DATA EXTRACTS >>
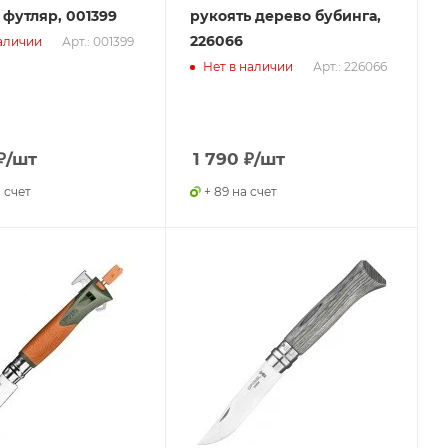
 футляр, 001399
рукоять дерево бубинга,
226066
Арт.: 001399
аличии
Арт.: 226066
Нет в наличии
₽
/шт
1 790
₽
/шт
а счет
+ 89 на счет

DESCRIPTION OF THE TASK >>
Reproduce the text from the data above, line for line, and leave the pictures out.

SOLUTION TO THIS TASK >>
 футляр, 001399
рукоять дерево бубинга,
226066
Арт.: 001399
аличии
Арт.: 226066
Нет в наличии
₽
/шт
1 790
₽
/шт
а счет
+ 89 на счет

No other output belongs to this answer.